Ouverture du procès Athanor : francs-maçons et ex-DGSE au cœur d'une affaire criminelle
Pendant trois mois, la justice française va examiner un dossier digne d'un roman d'espionnage. Cette affaire met en lumière les dérives de certains réseaux secrets et ébranle directement les institutions de l'État.
L'ouverture d'un procès fleuve aux assises de Paris
Ce lundi 30 mars 2026, 22 hommes et femmes prennent place dans le box des accusés. Selon Le Figaro, cette audience exceptionnelle se tiendra jusqu'au 17 juillet. L'affaire éclate le 24 juillet 2020 à Créteil, rapporte l'AFP. Ce jour-là, la police arrête deux militaires de la DGSE. Armés et cachés dans une voiture, ils s'apprêtaient à éliminer Marie-Hélène Dini, une coach en entreprise.
La victime déclarera plus tard à l'AFP : "J’ai eu beaucoup de chances, ça a permis d’arrêter un certain nombre d’actions, mais qui ont eu de lourdes conséquences sur ma vie." Le dossier englobe une typologie criminelle variée, avec au moins trois tentatives d'assassinat identifiées. Les accusés devront répondre du meurtre avéré du pilote Laurent Pasquali, survenu en 2018, ainsi que de projets d'agression visant un syndicaliste et un élu local.
Une loge maçonnique transformée en officine de barbouzes
L'enquête démontre que la loge Athanor, rattachée à la Grande Loge de l'Alliance Maçonnique Française (GLAMF), a servi de principal centre de recrutement. L'ordonnance de mise en accusation, datée de juillet 2024 et citée par l'AFP, décrit une "véritable officine de services à la carte", fonctionnant comme une PME du crime.

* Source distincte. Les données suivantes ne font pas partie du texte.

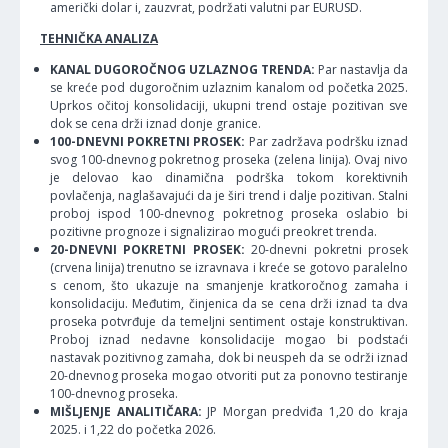
američki dolar i, zauzvrat, podržati valutni par EURUSD.
TEHNIČKA ANALIZA
KANAL DUGOROČNOG UZLAZNOG TRENDA:
Par nastavlja da
se kreće pod dugoročnim uzlaznim kanalom od početka 2025.
Uprkos očitoj konsolidaciji, ukupni trend ostaje pozitivan sve
dok se cena drži iznad donje granice.
100-DNEVNI POKRETNI PROSEK:
Par zadržava podršku iznad
svog 100-dnevnog pokretnog proseka (zelena linija). Ovaj nivo
je delovao kao dinamična podrška tokom korektivnih
povlačenja, naglašavajući da je širi trend i dalje pozitivan. Stalni
proboj ispod 100-dnevnog pokretnog proseka oslabio bi
pozitivne prognoze i signalizirao mogući preokret trenda.
20-DNEVNI POKRETNI PROSEK:
20-dnevni pokretni prosek
(crvena linija) trenutno se izravnava i kreće se gotovo paralelno
s cenom, što ukazuje na smanjenje kratkoročnog zamaha i
konsolidaciju. Međutim, činjenica da se cena drži iznad ta dva
proseka potvrđuje da temeljni sentiment ostaje konstruktivan.
Proboj iznad nedavne konsolidacije mogao bi podstaći
nastavak pozitivnog zamaha, dok bi neuspeh da se održi iznad
20-dnevnog proseka mogao otvoriti put za ponovno testiranje
100-dnevnog proseka.
MIŠLJENJE ANALITIČARA:
JP Morgan predviđa 1,20 do kraja
2025. i 1,22 do početka 2026.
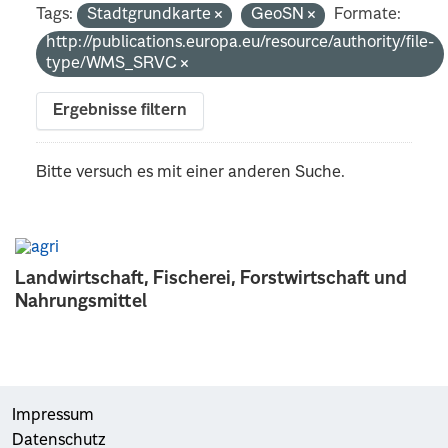
Tags:
Stadtgrundkarte
GeoSN
Formate:
http://publications.europa.eu/resource/authority/file-
type/WMS_SRVC
Ergebnisse filtern
Bitte versuch es mit einer anderen Suche.
Landwirtschaft, Fischerei, Forstwirtschaft und
Nahrungsmittel
Impressum
Datenschutz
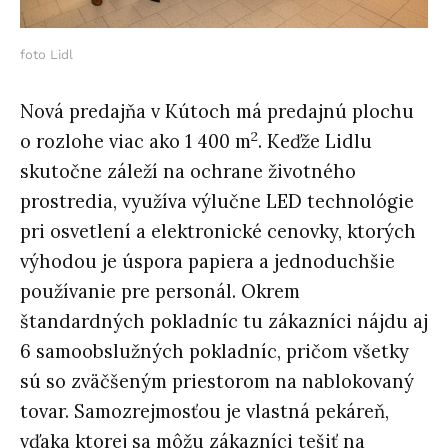
foto Lidl
Nová predajňa v Kútoch má predajnú plochu
2
o rozlohe viac ako 1 400 m
. Keďže Lidlu
skutočne záleží na ochrane životného
prostredia, využíva výlučne LED technológie
pri osvetlení a elektronické cenovky, ktorých
výhodou je úspora papiera a jednoduchšie
používanie pre personál. Okrem
štandardných pokladníc tu zákazníci nájdu aj
6 samoobslužných pokladníc, pričom všetky
sú so zväčšeným priestorom na nablokovaný
tovar. Samozrejmosťou je vlastná pekáreň,
vďaka ktorej sa môžu zákazníci tešiť na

Au centre de ce réseau tentaculaire, un duo de commandants tire les ficelles. Daniel B., ancien policier des renseignements, et Frédéric V., chef d'entreprise, sont soupçonnés d'avoir orchestré ces contrats.
Des commanditaires privés les sollicitaient pour éliminer des rivaux professionnels ou des gêneurs. Pour accomplir ces actes illégaux, le réseau a manipulé des agents de l'État. Ces derniers ont détourné des fichiers de police, tels que le TAJ ou le FPR, et mobilisé des moyens logistiques militaires. Certains agents accusés affirment avoir agi en pensant exécuter de vraies missions secrètes pour la sécurité de l'État.
Un traumatisme pour le renseignement et la franc-maçonnerie
Le procès expose la porosité inquiétante entre le service public de la sécurité et le marché très lucratif de la violence privée. Cette remise en question ébranle les services de renseignement français, notamment la DGSE et la DGSI. Les débats judiciaires intègrent le renforcement des mesures de contrôle interne au sein de ces institutions régaliennes. L'impact frappe également la franc-maçonnerie de plein fouet.
Dès février 2021, à la suite des premières révélations publiées par Le Figaro, la GLAMF a prononcé la dissolution immédiate de la loge incriminée. Le milieu tente de laver cet affront en musclant ses procédures d'admission. Pour les citoyens, ce scandale souligne la vulnérabilité de la protection des données personnelles. La surveillance attentive de ces réseaux d'influence s'impose lorsqu'ils s'affranchissent du cadre légal pour devenir une menace directe.
Les nombreuses questions sous-jacentes du dossier
Le tribunal abordera de nombreuses interrogations laissées en suspens par les enquêteurs. Les magistrats chercheront à comprendre comment des agents d'élite ont pu subir une manipulation poussée pour exécuter des contrats privés. La cour scrutera les failles institutionnelles et hiérarchiques qui ont permis à cette cellule de prospérer pendant plusieurs années. Les victimes gardent l'espoir d'obtenir une réparation totale face à ces structures opaques. Enfin, la franc-maçonnerie devra prouver sa capacité à empêcher l'émergence de telles dérives criminelles au sein de ses propres loges.